Line of sight computations provide point-to-point information on visibility by means of: (a) mapped lines ― variable coloring of a line drawn on the map between the source and target points; (b) tabulated data for the selected transect; and (c) profiles. Lines of sight may be computed from a single point to multiple destinations at regular angular intervals, providing a simplified picture of overall visibility from an observation point. However, for a more detailed picture complete viewsheds should be computed.

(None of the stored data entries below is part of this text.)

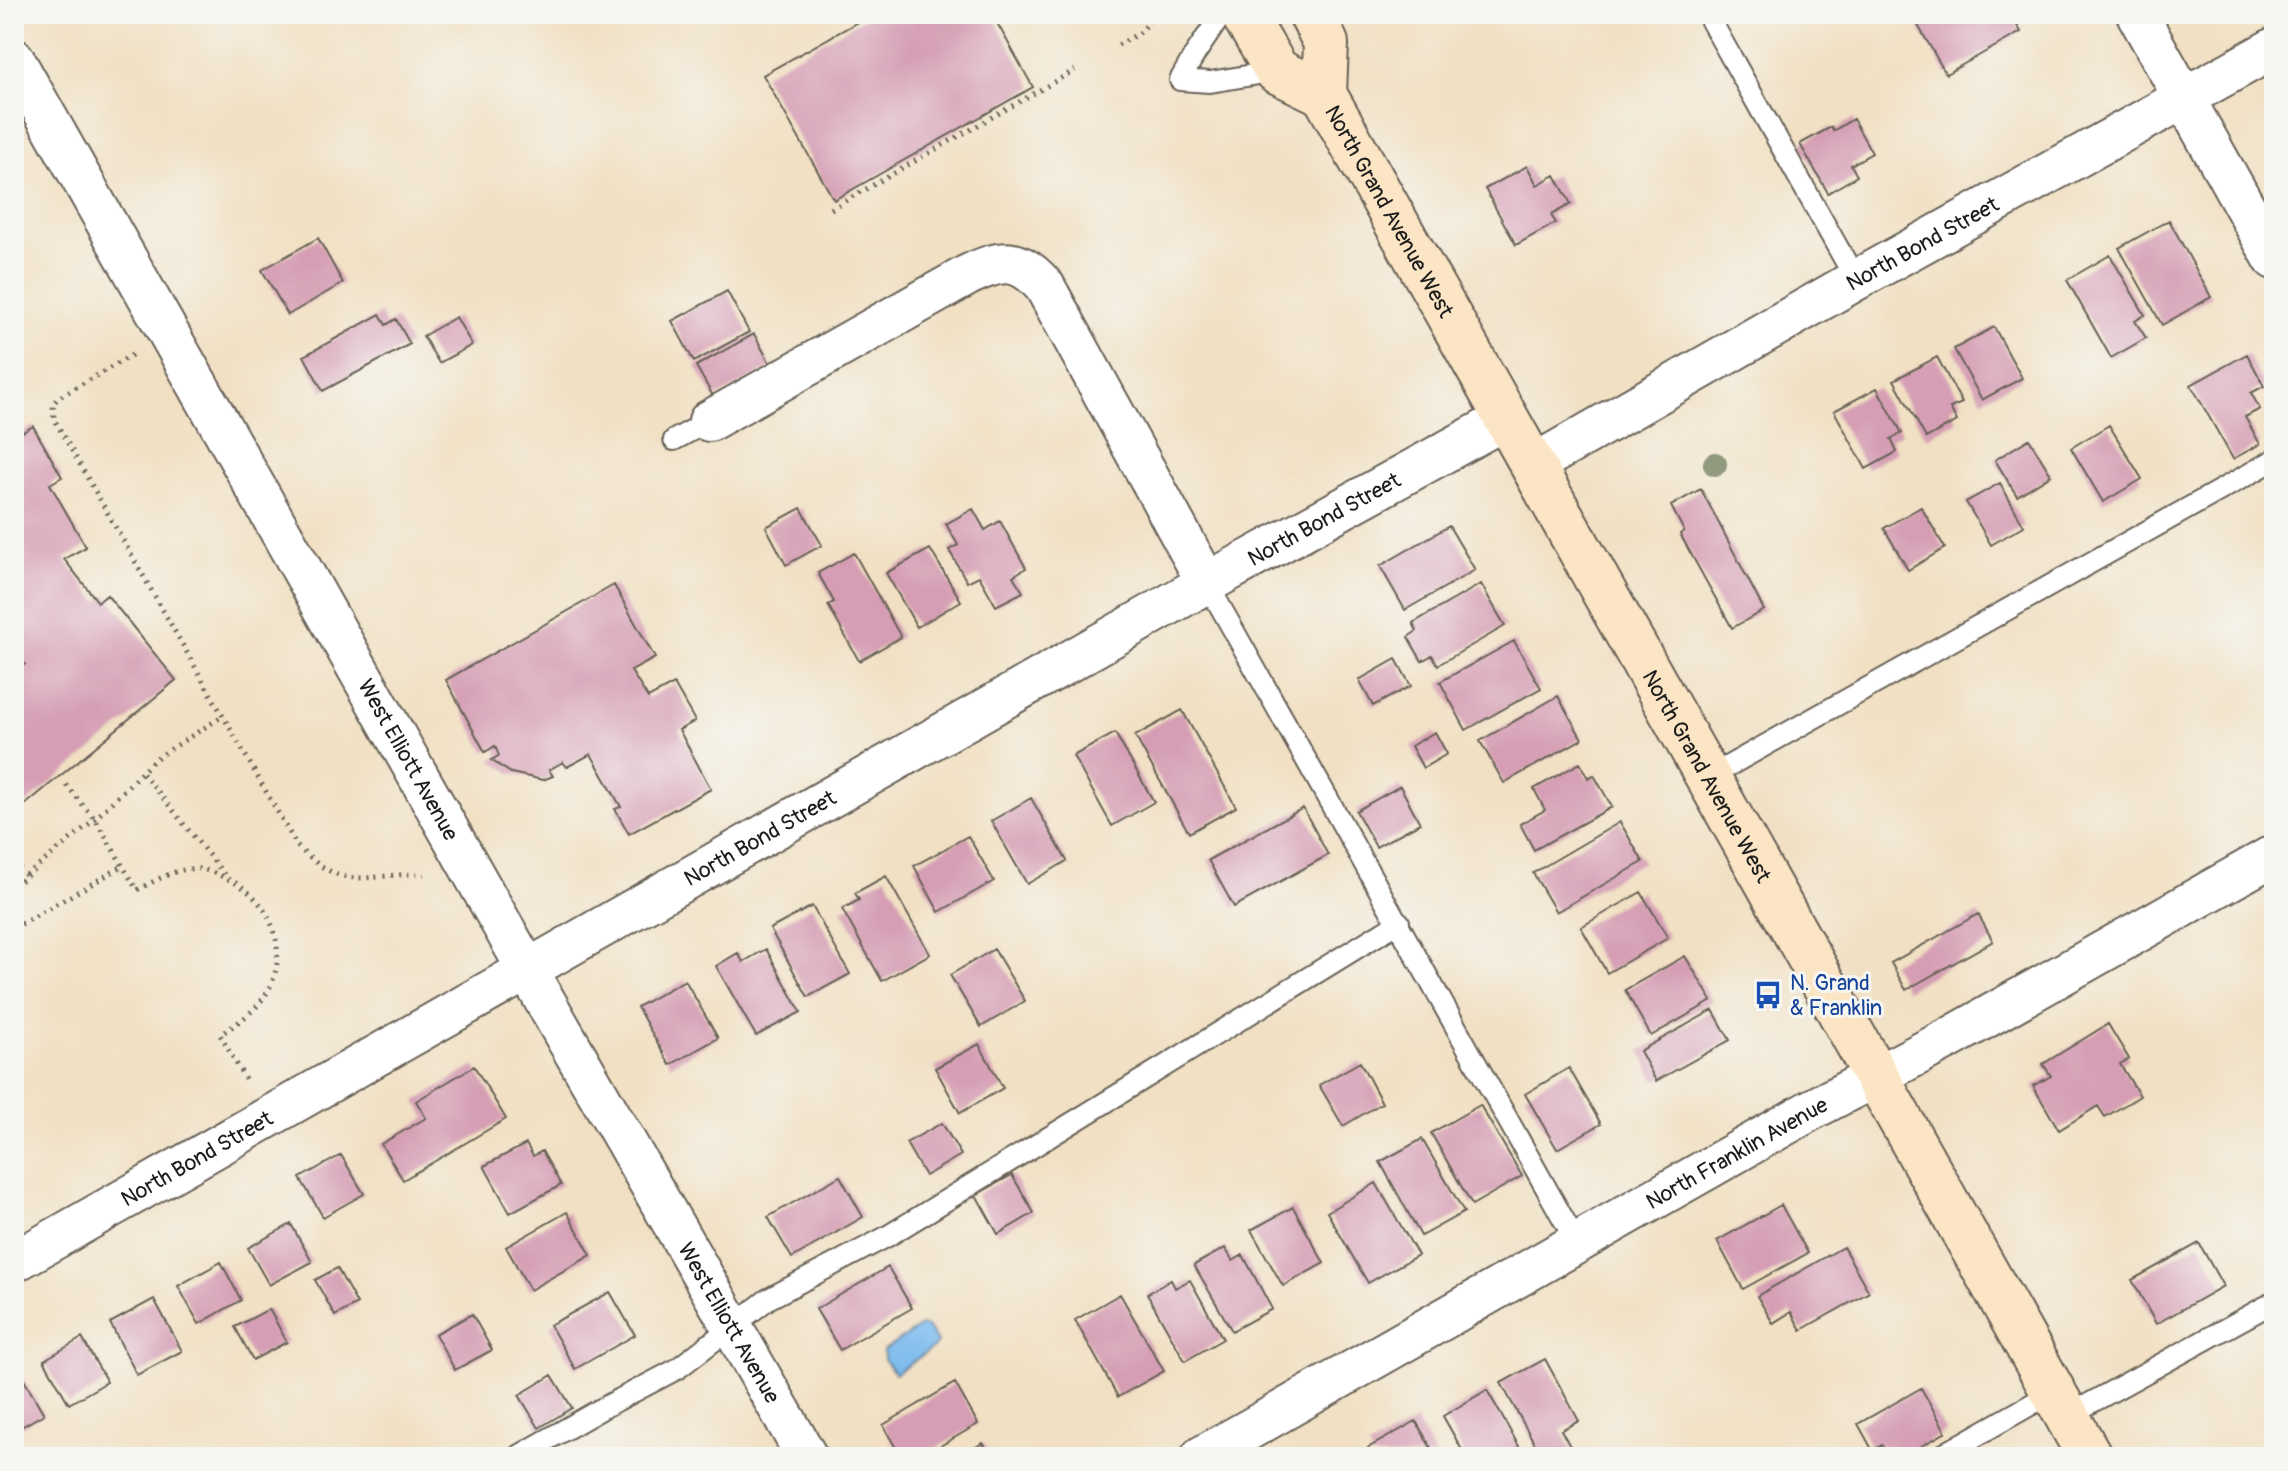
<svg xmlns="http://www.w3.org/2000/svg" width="2288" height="1471" font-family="Pangolin,sans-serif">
<rect width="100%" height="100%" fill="#f6f6f2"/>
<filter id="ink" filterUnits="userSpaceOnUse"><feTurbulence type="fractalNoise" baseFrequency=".0125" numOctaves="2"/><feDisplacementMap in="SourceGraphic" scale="16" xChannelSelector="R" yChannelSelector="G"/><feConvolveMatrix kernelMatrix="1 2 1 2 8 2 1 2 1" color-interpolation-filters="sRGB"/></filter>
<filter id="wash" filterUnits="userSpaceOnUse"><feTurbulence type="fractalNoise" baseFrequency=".006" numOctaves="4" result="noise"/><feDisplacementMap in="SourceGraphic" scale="32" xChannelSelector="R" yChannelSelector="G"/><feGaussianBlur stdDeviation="1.8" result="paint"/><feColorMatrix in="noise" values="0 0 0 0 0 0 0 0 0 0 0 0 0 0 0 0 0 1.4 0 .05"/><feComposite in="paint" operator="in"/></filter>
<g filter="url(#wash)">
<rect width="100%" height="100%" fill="#f1e0c3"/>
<path fill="#7abaee" stroke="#4b6b85" stroke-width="2" d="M 921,1326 L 927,1327 L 937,1342 L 934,1347 L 895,1374 L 884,1360 L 884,1350 Z"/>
<g id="blocks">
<path fill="#d59eb4" d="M 872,14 L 992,14 L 1033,87 L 834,200 L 763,75 Z
M 1931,14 L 2010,14 L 2021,32 L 1946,74 L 1916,22 Z
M 1853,119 L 1872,153 L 1851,165 L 1857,176 L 1828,193 L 1800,144 L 1831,127 L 1833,131 Z
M 1527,166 L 1537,185 L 1555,175 L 1571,204 L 1551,215 L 1556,223 L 1516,245 L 1485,189 Z
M 2169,220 L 2211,297 L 2162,325 L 2119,248 Z
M 318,238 L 343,283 L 288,315 L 262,270 Z
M 2110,255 L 2145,315 L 2135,321 L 2146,338 L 2111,358 L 2067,280 Z
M 727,291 L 749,332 L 694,362 L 672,321 Z
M 380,314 L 386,325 L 396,319 L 410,344 L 323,391 L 304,356 Z
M 456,317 L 472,345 L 439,363 L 423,336 Z
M 1994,327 L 2022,378 L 1982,400 L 1954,349 Z
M 754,334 L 772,367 L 714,398 L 696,366 Z
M 2247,354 L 2264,386 L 2251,393 L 2260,409 L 2245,417 L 2260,444 L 2233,459 L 2191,385 Z
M 1937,357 L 1962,403 L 1950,408 L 1957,421 L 1926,438 L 1894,380 Z
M 1877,388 L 1902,433 L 1891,439 L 1897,452 L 1866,469 L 1834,411 Z
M 2109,425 L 2142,479 L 2103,502 L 2071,448 Z
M 33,426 L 62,477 L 50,484 L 86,547 L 64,559 L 98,602 L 107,595 L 176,680 L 14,814 L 14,673 L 25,664 L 14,650 L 14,437 Z
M 2029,439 L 2051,475 L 2017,496 L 1995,460 Z
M 2000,483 L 2024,526 L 1991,545 L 1966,502 Z
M 1701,489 L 1764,610 L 1732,628 L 1680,534 L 1684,531 L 1671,506 Z
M 1921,507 L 1945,548 L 1908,570 L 1884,528 Z
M 801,508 L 822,545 L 786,565 L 766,527 Z
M 973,509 L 985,530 L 1000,521 L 1026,568 L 1013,576 L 1023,592 L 996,606 L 979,576 L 967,582 L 949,550 L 958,545 L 946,524 Z
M 1449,526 L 1475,570 L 1405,610 L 1380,566 Z
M 930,549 L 961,601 L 917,627 L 886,573 Z
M 854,553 L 901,637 L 859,661 L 828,605 L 834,602 L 818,573 Z
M 1481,584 L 1505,626 L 1438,665 L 1432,655 L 1422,661 L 1408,637 L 1417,631 L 1413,623 Z
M 614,585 L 655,658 L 631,671 L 648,698 L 674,684 L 695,721 L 679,730 L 711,789 L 629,834 L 615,809 L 621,807 L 591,754 L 567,767 L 563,762 L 549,770 L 553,776 L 543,780 L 511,773 L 491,760 L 499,756 L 495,746 L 485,752 L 446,680 Z
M 1514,641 L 1541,688 L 1466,730 L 1440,682 Z
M 1396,659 L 1411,686 L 1373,706 L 1359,680 Z
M 1558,696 L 1582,739 L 1504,783 L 1480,741 Z
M 1182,710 L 1236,807 L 1189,833 L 1135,736 Z
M 1435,732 L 1447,754 L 1423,768 L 1411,746 Z
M 1115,733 L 1154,802 L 1112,826 L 1073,756 Z
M 1580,763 L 1588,778 L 1594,775 L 1612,807 L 1534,850 L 1520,824 L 1545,810 L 1534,789 Z
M 1400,786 L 1420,823 L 1376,847 L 1356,811 Z
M 1031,798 L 1067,861 L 1027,884 L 991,821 Z
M 1303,808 L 1328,855 L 1234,907 L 1208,860 Z
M 1620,822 L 1643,862 L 1556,912 L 1533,873 Z
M 968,836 L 994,881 L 939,912 L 914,866 Z
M 886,876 L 930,954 L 882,981 L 842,909 L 859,900 L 855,893 Z
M 1641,892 L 1668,938 L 1607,973 L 1581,927 Z
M 812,906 L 850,974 L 808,997 L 770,929 Z
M 1978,914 L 1993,941 L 1906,990 L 1891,963 Z
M 766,949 L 801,1012 L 756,1036 L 716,966 L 738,953 L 743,962 Z
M 994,949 L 1025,1001 L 981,1027 L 950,975 Z
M 1685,956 L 1712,1001 L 1651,1036 L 1625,990 Z
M 685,980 L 718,1038 L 670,1065 L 637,1007 Z
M 1713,1010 L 1730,1040 L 1656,1081 L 1640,1051 Z
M 2108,1024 L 2129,1059 L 2120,1064 L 2140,1096 L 2105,1117 L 2098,1106 L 2059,1130 L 2033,1086 L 2051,1076 L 2043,1064 Z
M 979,1044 L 1003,1088 L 960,1113 L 935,1068 Z
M 1360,1062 L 1382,1103 L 1343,1126 L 1319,1085 Z
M 474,1066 L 506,1119 L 403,1180 L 381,1144 L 426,1118 L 416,1101 Z
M 1569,1068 L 1601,1124 L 1557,1149 L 1525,1094 Z
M 1480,1105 L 1522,1176 L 1472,1205 L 1431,1133 Z
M 942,1123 L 961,1155 L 925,1176 L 906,1143 Z
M 1422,1139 L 1464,1212 L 1421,1236 L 1380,1162 Z
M 526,1144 L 533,1156 L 542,1151 L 561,1185 L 510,1213 L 484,1166 Z
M 341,1155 L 364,1194 L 323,1217 L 300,1178 Z
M 1012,1175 L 1034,1213 L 998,1234 L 976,1195 Z
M 840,1176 L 863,1217 L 792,1258 L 768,1217 Z
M 1376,1183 L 1418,1255 L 1368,1283 L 1327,1212 Z
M 1781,1205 L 1808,1253 L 1743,1289 L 1717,1241 Z
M 1293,1207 L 1324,1263 L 1283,1286 L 1251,1230 Z
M 567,1212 L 591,1255 L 530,1290 L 506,1247 Z
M 291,1224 L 312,1262 L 269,1285 L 248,1248 Z
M 2199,1243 L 2223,1286 L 2156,1324 L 2132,1280 Z
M 1843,1247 L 1869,1292 L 1801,1330 L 1791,1312 L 1773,1323 L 1757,1296 Z
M 1225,1248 L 1233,1261 L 1243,1255 L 1272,1309 L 1232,1331 L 1194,1265 Z
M 221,1262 L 241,1300 L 199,1324 L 178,1286 Z
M 888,1267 L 912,1308 L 840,1350 L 816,1309 Z
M 337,1268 L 357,1304 L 335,1316 L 315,1280 Z
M 1171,1280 L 1175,1288 L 1190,1280 L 1223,1339 L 1185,1361 L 1147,1294 Z
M 610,1292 L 635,1335 L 575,1369 L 550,1325 Z
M 1120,1294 L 1164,1371 L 1118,1397 L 1075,1320 Z
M 154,1299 L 182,1351 L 137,1375 L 110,1323 Z
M 269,1309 L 287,1342 L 253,1360 L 235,1327 Z
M 472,1314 L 492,1350 L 455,1370 L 435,1334 Z
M 82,1338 L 107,1382 L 69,1404 L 44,1360 Z
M 1545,1359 L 1579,1421 L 1561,1430 L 1576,1457 L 1542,1457 L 1501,1383 Z
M 20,1373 L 44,1414 L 14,1431 L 14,1377 Z
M 552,1375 L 572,1408 L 539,1428 L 519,1395 Z
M 955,1383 L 978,1424 L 921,1457 L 901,1457 L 883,1425 Z
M 1921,1388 L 1946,1432 L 1902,1457 L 1888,1457 L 1882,1445 L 1873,1451 L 1858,1424 Z
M 1487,1390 L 1525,1457 L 1466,1457 L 1443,1416 Z
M 1416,1421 L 1436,1457 L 1373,1457 L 1368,1448 Z
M 983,1443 L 992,1457 L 958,1457 Z"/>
</g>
</g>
<g filter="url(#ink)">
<use href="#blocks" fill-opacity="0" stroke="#676156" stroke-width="2"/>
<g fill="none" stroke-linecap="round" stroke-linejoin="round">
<defs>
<path id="lane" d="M 1222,14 L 1195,54 L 1180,80 L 1210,82 L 1277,71
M 1707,14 L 1856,280
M 674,440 L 709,421
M 1207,583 L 1578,1245
M 1707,778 L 2274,460
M 2067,1416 L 2274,1302
M 517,1457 L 601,1409 L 677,1369 L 768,1299 L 888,1236 L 1399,922
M 1939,1457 L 2053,1392"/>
<g id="street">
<path d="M 2137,14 L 2274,259"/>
<path id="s1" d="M 14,59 L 558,1024 L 807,1457"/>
<path d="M 709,421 L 968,275 C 1002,259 1019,256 1045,287 L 1207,583"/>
<path id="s2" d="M 1533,465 L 1856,280 L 2274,48"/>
<path id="s3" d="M 14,1262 L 1207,583 L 1507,418"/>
<path id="s4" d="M 1201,1457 L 1811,1110 L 1948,1039 L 2274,855"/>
</g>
<g id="secondary">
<path d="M 1243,14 L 1277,71 L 1324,94"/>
<path id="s5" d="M 1311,14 L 1326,43 L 1324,94 L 2090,1457"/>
</g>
</defs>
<use href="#lane" stroke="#676156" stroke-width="24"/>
<use href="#street" stroke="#676156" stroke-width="44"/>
<use href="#secondary" stroke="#676156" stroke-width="48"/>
<path stroke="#676156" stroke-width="5" stroke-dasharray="2 6" stroke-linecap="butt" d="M 1118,45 L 1141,32 L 1155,14
M 831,209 L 1075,70
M 132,355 L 58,398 L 53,404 L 54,419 L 297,846 C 347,895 364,873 424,874
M 143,773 L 227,878
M 66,785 L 95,819 L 137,890 C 153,882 171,871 189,869 C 203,867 217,874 230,880 C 270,899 290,948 269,989 C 258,1010 239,1022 220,1035 L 247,1082
M 14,861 L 27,876
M 14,886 L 95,819 L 155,759 L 223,716
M 14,928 L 123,866"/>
<use href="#lane" stroke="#fff" stroke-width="20"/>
<use href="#street" stroke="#fff" stroke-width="40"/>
<use href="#secondary" stroke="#fce5c4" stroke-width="44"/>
</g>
<circle fill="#91997f" cx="1715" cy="464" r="12"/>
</g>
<defs>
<symbol id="bus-bare" viewBox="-9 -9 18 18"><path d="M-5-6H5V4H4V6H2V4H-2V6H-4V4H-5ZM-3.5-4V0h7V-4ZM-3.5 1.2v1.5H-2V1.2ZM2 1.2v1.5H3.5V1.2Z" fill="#1a4fb4" stroke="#f6f6f2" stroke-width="2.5" paint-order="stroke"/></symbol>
</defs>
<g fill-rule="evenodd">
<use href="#bus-bare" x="1748" y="975" width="40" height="40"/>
</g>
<g text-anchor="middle" stroke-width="6" stroke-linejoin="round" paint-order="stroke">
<g font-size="22" fill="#1c1c1c" stroke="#f6f6f2">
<text dy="8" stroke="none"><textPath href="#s5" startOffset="218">North Grand Avenue West</textPath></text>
<text dy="8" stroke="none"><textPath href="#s2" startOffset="448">North Bond Street</textPath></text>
<text dy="8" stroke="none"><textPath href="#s3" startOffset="1506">North Bond Street</textPath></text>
<text dy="8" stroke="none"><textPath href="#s1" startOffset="804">West Elliott Avenue</textPath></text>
<text dy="8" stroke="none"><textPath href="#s5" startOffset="866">North Grand Avenue West</textPath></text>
<text dy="8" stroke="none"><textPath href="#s3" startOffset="858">North Bond Street</textPath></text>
<text dy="8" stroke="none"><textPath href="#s4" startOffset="616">North Franklin Avenue</textPath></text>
<text dy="8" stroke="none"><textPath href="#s3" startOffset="210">North Bond Street</textPath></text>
<text dy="8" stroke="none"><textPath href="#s1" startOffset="1452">West Elliott Avenue</textPath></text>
</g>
<g font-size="22" fill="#164399" stroke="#f6f6f2" text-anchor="start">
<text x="1790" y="990">N. Grand<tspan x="1790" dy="25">&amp; Franklin</tspan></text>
</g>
</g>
<rect width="2288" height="1471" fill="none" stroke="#f6f6f2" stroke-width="48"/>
</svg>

Using the example provided in Figure 6‑19A (OS TQ81NE tile) can might examine the line of sight from the proposed mobile phone mast in Figure 6‑19B to a sample point on the coast. The result is illustrated in Figure 6‑22, where the source point has an offset of 10m. Locations highlighted in red/dark gray are not visible from the source or target along this line. Again, as discussed in Section 6.3.1, with telecommunications modeling specific line-of-sight profile analysis tools are required. These include the ability to insert surface clutter such as trees, water areas and buildings, and to observe the effect of these on the signal strength and the Fresnel zones.
Some modeling packages, such as MATLab, provide a number of functions for line of sight and viewshed computation that can be combined in a variety of ways and displayed as 3D visualizations. This approach has the advantage of flexibility of both display and access to the computational details and results. An example is illustrated in Figure 6‑23, where visible areas are shown in dark blue/dark gray and visible lines of sight in yellow (white) and invisible line profiles in dotted red/gray. The computations are based on an offset from the surface of 20 meters.